Particularly appealing are their highly accurate approximations to continuous
functions. While spectral methods yield exponential convergence for
continuous functions, the results for discontinuous functions are poor.
Spurious oscillations are exhibited at the jump discontinuities and
the overall convergence rate is reduced to O(1/N).
This is known as the Gibbs phenomenon.
A large part of my research has been devoted to restoring
the exponential convergence qualities to spectral methods for discontinuous
functions. Without this restoration, spectral methods would be limited
to solving simple smooth problems, and could not be applied in many physical
applications.
A method for removing the Gibbs
phenomenon for one dimensional discontinuous functions was successfully
developed by Gottlieb and Shu. They proved that
the knowledge of the first N spectral expansion coefficients of a
piecewise analytic function f(x) is enough to recover an exponentially
convergent approximation to the point values of f(x) in any subinterval
in which the function is analytic. My research includes the recovery
of piecewise analytic functions on spheres, as well as in higher dimensions.

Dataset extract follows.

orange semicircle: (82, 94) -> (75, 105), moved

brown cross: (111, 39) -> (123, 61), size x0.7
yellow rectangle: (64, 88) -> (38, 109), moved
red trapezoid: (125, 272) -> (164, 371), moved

One recent highlight for me
was collaborating with Dr. Antonio Navarra. We applied the elimination
of the Gibbs phenomenon technique to noisy spherical data in spectral climate
models. We have successfully recovered mountain data contaminated
by the Gibbs phenomenon, and our current efforts involve creating a robust
numerical method that will effectively reduce the Gibbs phenomenon in spectral
climate models. No other numerical approach has successfully eliminated
the Gibbs phenomenon in spectral climate models.
Another aspect of this research
involves detecting edges of discontinuous functions from spectral data,
an area in which I have been collaborating with Professor Eitan Tadmor.
We developed a general method of detecting the edges of a piecewise smooth
function from its (pseudo-)spectral coefficients. Later we enhanced
the method to “pinpoint” the edges of the piecewise smooth function, and
refer to it as the enhanced edge detection method. This research, together
with the elimination of the Gibbs phenomenon, makes spectral methods a
strong competitor in the arena of numerical methods for solving nonlinear
partial differential equations. In particular, we have utilized our
enhanced edge detection method in conjunction with the spectral viscosity
method in constructing a new procedure for the spectral approximations
of nonlinear conservation laws. This new numerical method, the enhanced
spectral viscosity method, displays highly accurate results for both scalar
and one-dimensional systems of nonlinear conservation laws, as well as
remarkably high resolution at the shock locations. Currently I am
interested in applying the results of the enhanced edge detection method
to numerically evaluate Stefan-like problems.